Behind the GM's board, the challenges are far worse. This poor soul has to listen to all these stories and amalgamate them into the current campaign, giving life to NPCs the players dreamed up. Pressing these stories into the narrative can threaten the overall campaign, and the result is inevitably that the stronger backstory writers of the group get the campaign's spotlight, while the other players wander about someone else's history wondering who all these people are.

Finally, when death comes knocking as one party member jumps into the wrong magical portal, the massive efforts of the backstory die quietly and pointlessly, and the process begins again. However, this time a player is requested to do the accounting work of making a new character while creating backstory prose and trying not to get distracted by the still-active game.

Proposed Solution

How It Works

Each player has the option to start the game with a tabula rasa character, no better than the common murder hobo. Each one has 5 Story Points to spend.

Story Points allow players in a troubling situation to say 'something from my past comes along to provide help'. It might be that they know a language that the enemy is speaking, or that an old friend has come to join the battle. They might be in need of shelter, or information. Nearly anything goes, so long as the GM doesn't think it interferes with the current story.

Once the player's asked for help, they need to justify the aid with a story on how it all happened. That blacksmith, willing to sell cheap weapons in a village, met the character somewhere. There must be some reason the fighter knows Elvish. Answering these questions naturally creates some backstory. It doesn't have to be a riveting story - anything will suffice.

How It Helps

Players no longer need to write a backstory to have a backstory - the stories are coming, like it or not. And once they do come, everyone in the group has a much better chance of taking some interest in another's story, for two reasons. The first is that the story of fighting on the high seas is relevant to their current situation of being stranded on an island, and asking a nearby fisherman for help. The second is that these stories can come along one piece at a time; with a note on learning dwarvish, then fighting with a dwarvish companion, and finally meeting another dwarvish blacksmith in some random village.

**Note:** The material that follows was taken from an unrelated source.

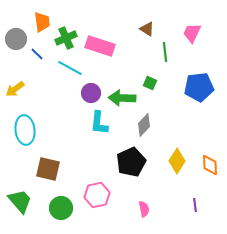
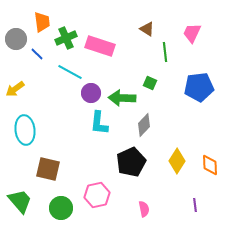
cyan line: moved 4 px down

Unlucky players who find their characters dead in session 2 will have lost nothing in terms of effort, because nobody really knew them, and nothing had to be written.

Meanwhile, those who really want to write a backstory can slot those stories into the current campaign as they see fit - the GM doesn't have a jot more work to do.

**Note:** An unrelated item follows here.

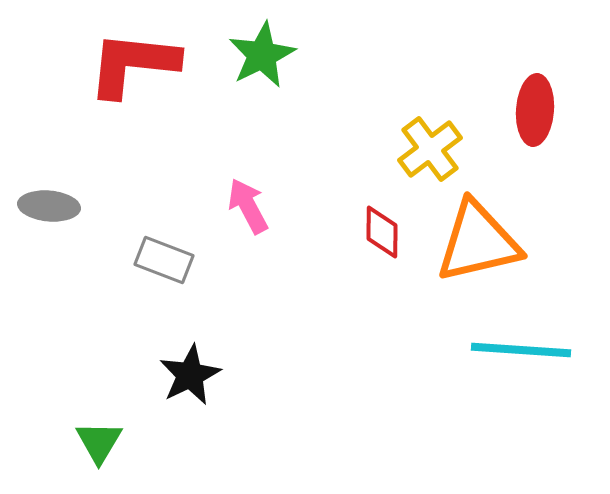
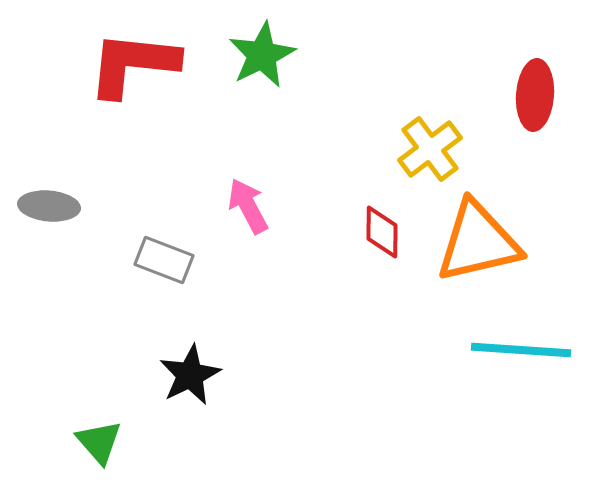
red ellipse: moved 15 px up
green triangle: rotated 12 degrees counterclockwise
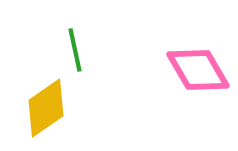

As the stories are told in real time, each will make sense within the current campaign. Players won't write 3 pages about why they hate the undead, just to find the campaign doesn't care about the undead.

The GM also loses worries about one character's backstory gaining the spotlight all the time. Everyone has 5 Story Points, so anyone can spend them as they please. And if one player decides to drop the lot on gaining military aid and a language in session 1, while others slowly add their backstory, one point at a time, over the next five sessions, then both are legitimate choices.

Fringe Benefits

Story Points have also ended up as a limited store of Deus Ex Machinas. When the group finds itself in a troubling spot in the campaign, they can gain rest and aid from old friends, but have a limited stock of help.

Finally, Story Points provide legitimacy to the old trope of the loner characters so many players like to play. The stoic loner isn't failing to engage in the campaign, but simply 'saving' Story Points. The rest of the group may have spent all their Story Points in the first three sessions in order to gain various benefits, while another has saved theirs for a special occasion, perhaps waiting for a dramatic time to dump every piece of backstory in a single grand opening.